RANK ligand converts the NCoR/HDAC3 co-repressor to a PGC1β- and RNA-dependent co-activator of osteoclast gene expression [ChIP-seq]. RANK ligand converts the NCoR/HDAC3 co-repressor to a PGC1β- and RNA-dependent co-activator of osteoclast gene expression [ChIP-seq]

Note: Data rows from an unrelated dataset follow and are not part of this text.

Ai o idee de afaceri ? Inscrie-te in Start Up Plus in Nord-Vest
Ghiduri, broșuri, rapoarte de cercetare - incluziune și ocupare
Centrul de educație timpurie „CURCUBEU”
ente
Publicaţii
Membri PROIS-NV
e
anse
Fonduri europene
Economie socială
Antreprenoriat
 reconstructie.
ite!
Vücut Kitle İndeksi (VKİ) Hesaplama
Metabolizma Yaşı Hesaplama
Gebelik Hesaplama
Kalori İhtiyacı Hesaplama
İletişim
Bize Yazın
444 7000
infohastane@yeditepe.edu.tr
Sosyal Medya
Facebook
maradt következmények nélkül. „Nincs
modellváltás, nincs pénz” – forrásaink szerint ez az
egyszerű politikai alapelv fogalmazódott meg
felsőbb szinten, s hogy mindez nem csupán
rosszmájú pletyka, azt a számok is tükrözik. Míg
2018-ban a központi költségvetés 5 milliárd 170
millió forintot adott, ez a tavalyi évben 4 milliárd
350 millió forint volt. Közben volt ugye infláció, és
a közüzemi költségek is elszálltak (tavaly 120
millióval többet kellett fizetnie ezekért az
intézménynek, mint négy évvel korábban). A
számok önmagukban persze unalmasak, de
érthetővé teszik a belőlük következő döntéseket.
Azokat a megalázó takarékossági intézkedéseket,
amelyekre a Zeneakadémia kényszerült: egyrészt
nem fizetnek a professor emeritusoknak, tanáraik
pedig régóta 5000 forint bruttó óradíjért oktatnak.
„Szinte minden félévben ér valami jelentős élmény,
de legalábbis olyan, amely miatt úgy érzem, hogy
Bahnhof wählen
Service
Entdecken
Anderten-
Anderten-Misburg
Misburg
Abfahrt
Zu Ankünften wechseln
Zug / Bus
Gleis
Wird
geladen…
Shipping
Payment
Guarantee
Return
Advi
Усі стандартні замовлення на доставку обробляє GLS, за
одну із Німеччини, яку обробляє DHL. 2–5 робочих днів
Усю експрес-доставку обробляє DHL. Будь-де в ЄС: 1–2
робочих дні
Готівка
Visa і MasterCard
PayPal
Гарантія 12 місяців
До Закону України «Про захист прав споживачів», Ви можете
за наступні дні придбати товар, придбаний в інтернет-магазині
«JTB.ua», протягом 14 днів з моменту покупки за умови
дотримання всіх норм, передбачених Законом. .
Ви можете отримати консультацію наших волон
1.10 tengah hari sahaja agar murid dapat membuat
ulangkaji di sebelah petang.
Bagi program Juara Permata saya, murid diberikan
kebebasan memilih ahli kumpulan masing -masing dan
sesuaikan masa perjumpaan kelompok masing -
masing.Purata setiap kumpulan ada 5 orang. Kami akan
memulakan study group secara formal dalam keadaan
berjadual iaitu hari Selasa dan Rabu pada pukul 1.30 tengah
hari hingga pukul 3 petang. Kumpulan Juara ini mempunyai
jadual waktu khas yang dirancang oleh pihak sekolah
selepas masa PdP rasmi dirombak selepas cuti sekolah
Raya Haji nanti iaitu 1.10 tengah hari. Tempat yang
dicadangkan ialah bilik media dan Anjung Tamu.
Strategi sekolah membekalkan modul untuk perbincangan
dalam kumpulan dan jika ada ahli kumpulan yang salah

To investigate the genomic localization of NCoR/HDAC3/PGC1β complex and the enhancer/promoter activity in the regulation of osteoclast differentiation, we used NCoR KO or PGC1β KO bone marrow cells, non-coding RNA Dancr/Rnu12 siRNA knockdown bone marrow cells and FLAG-tagged PGC1β RNA recognition motif deletion mutant expressed RAW 264.7 cells. We then performed chromatin immunoprecipitation DNA-sequencing (ChIP-seq) for H3K27ac, NCoR, HDAC3, PGC1β, p65, Fosl2, PU.1 and FLAG-tag. Overall design: Genomic localization of NCoR/HDAC3/PGC1β and transcription factors with H3K27 acetylation depending on RANK signal

为探究NCoR/HDAC3/PGC1β复合物的基因组定位，以及其增强子/启动子活性在破骨细胞分化调控中的功能，我们使用了三类实验样本：NCoR敲除（Knockout, KO）或PGC1β敲除（KO）骨髓细胞、经非编码RNA Dancr/Rnu12小干扰RNA（small interfering RNA, siRNA）介导敲低的骨髓细胞，以及转染表达FLAG标记的PGC1β RNA识别基序缺失突变体的RAW 264.7细胞。随后我们针对H3K27ac、NCoR、HDAC3、PGC1β、p65、Fosl2、PU.1以及FLAG标签开展了染色质免疫沉淀测序（Chromatin Immunoprecipitation Sequencing, ChIP-seq）。整体实验设计：针对依赖RANK信号的H3K27乙酰化修饰，以及NCoR/HDAC3/PGC1β复合物与转录因子的基因组定位展开研究。